Content starts
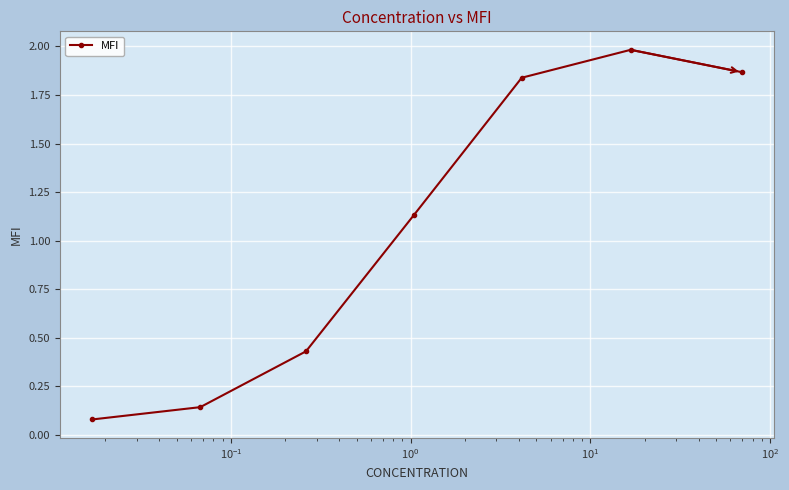

How many interior local peaks (higher than both neighbors) does the data have?

1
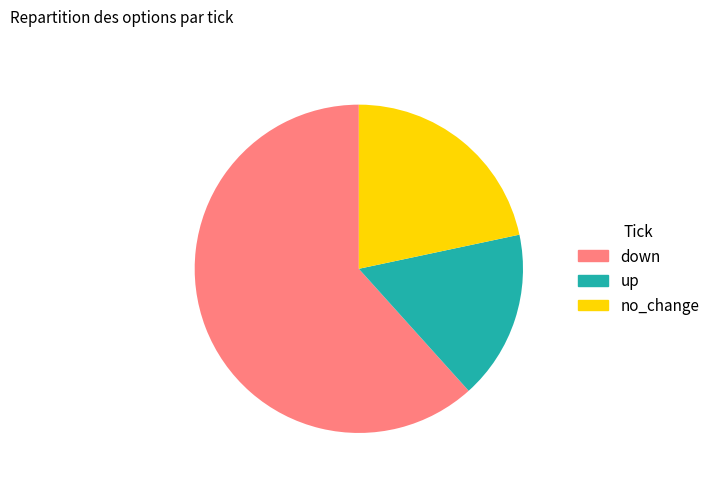

True or false: no_change accounts for 22% of the total.

True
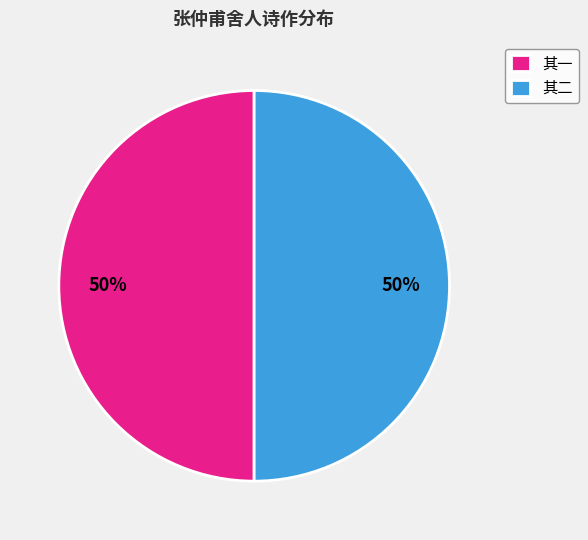

The 其二 slice represents 60% of the pie. True or false?

False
Content ends
• [EXERCISE INSTRUCTIONS]: Reproduce the data above word for word, leaving out the pictures.

• [ANSWER BOX]:
How many interior local peaks (higher than both neighbors) does the data have?

1

True or false: no_change accounts for 22% of the total.

True

The 其二 slice represents 60% of the pie. True or false?

False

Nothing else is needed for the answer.